%%

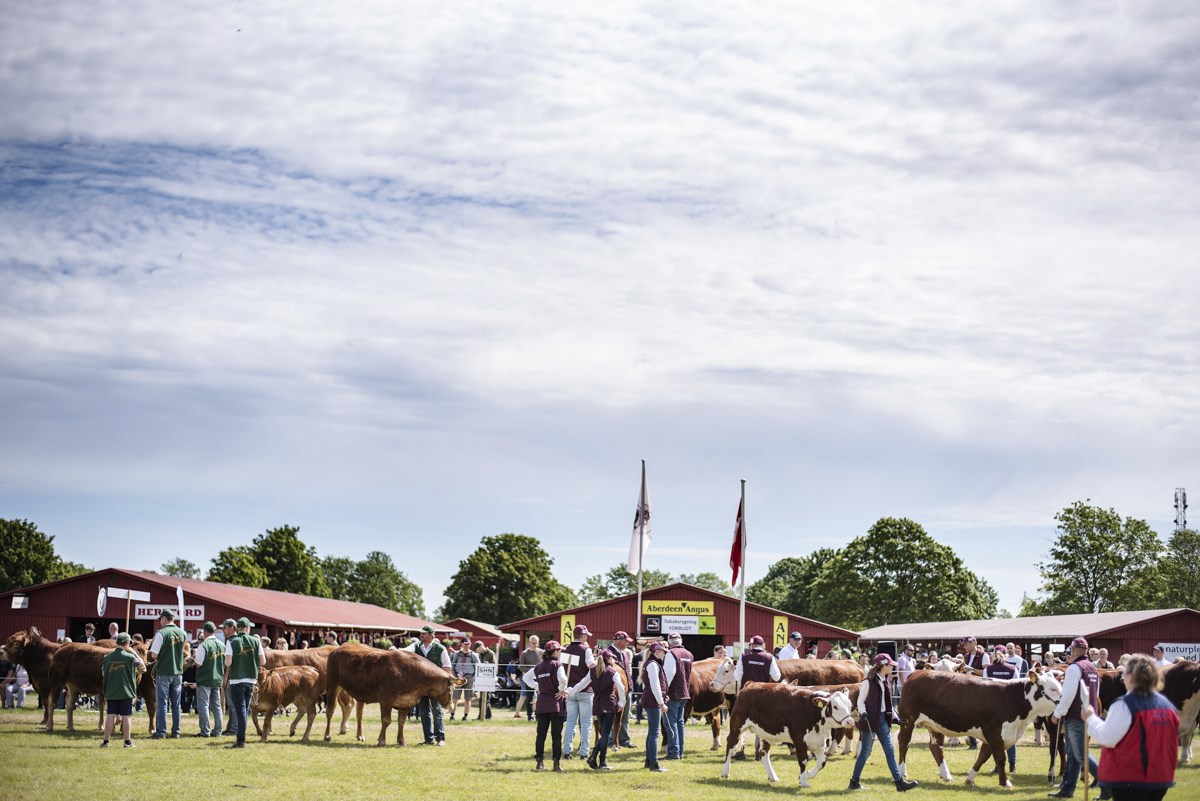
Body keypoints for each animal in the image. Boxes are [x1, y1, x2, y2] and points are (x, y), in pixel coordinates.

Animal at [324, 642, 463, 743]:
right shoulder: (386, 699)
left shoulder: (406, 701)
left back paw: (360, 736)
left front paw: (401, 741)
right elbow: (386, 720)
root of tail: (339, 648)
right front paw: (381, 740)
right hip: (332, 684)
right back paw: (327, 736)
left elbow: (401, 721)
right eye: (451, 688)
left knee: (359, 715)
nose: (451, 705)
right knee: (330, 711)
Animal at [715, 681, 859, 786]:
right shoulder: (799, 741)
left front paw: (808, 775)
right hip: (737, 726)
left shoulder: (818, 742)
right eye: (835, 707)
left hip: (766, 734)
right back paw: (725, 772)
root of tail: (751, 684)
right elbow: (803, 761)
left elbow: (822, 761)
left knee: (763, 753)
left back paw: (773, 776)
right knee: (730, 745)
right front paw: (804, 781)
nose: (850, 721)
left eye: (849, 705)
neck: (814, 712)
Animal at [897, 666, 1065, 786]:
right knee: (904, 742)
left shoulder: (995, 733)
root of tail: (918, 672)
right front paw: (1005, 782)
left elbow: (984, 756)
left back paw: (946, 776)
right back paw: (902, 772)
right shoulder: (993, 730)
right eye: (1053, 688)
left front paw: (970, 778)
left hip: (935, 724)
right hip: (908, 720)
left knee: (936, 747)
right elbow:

%%

→ Work instructions
Line count for the string "elbow": work it out from the records above and reply with the number alone.

→ Exercise solution
6